_Brief_
The entries below contain a stretch that opens with the line containing "wall art [852,349,900,412]" and closes with the line containing "- wall art [191,119,245,200]"; set down that stretch exactly, both ends included, and nothing else.

Multi-frame change data
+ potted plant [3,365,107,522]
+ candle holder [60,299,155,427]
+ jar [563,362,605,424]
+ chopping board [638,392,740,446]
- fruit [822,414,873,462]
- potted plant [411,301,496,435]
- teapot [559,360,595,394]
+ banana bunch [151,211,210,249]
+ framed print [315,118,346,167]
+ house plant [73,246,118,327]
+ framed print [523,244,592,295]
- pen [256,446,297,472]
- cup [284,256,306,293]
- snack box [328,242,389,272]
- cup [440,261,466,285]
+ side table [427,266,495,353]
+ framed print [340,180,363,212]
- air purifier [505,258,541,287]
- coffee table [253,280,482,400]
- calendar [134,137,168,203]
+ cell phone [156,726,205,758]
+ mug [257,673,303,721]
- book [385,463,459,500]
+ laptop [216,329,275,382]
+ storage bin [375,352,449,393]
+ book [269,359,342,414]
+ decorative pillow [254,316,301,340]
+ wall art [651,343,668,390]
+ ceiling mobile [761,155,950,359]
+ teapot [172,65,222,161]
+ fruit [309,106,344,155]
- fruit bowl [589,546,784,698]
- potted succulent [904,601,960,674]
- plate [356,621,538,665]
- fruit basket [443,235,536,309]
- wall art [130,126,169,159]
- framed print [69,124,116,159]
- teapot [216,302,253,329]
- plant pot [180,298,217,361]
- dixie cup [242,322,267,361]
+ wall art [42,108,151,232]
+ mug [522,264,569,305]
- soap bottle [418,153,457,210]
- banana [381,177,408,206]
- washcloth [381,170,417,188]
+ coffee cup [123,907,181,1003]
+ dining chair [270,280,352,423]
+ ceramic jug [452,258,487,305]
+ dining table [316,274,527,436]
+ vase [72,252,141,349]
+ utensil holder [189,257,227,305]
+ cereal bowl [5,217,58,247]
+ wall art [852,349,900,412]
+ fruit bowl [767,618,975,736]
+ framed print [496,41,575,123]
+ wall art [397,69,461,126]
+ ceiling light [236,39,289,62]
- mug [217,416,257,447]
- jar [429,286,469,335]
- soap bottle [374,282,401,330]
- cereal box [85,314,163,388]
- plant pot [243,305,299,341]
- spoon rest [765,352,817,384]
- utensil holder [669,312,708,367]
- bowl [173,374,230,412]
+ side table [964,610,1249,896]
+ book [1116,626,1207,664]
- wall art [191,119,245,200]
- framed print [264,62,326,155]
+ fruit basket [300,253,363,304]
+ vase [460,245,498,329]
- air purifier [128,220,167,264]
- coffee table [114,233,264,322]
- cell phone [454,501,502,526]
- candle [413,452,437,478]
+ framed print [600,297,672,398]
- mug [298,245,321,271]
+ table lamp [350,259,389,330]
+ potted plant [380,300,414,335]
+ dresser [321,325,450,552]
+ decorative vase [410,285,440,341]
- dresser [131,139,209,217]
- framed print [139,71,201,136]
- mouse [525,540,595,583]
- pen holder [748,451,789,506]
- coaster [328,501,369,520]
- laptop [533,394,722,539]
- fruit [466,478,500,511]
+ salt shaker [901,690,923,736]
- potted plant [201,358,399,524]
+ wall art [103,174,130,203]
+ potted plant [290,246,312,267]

_Task answer_
+ wall art [852,349,900,412]
+ fruit bowl [767,618,975,736]
+ framed print [496,41,575,123]
+ wall art [397,69,461,126]
+ ceiling light [236,39,289,62]
- mug [217,416,257,447]
- jar [429,286,469,335]
- soap bottle [374,282,401,330]
- cereal box [85,314,163,388]
- plant pot [243,305,299,341]
- spoon rest [765,352,817,384]
- utensil holder [669,312,708,367]
- bowl [173,374,230,412]
+ side table [964,610,1249,896]
+ book [1116,626,1207,664]
- wall art [191,119,245,200]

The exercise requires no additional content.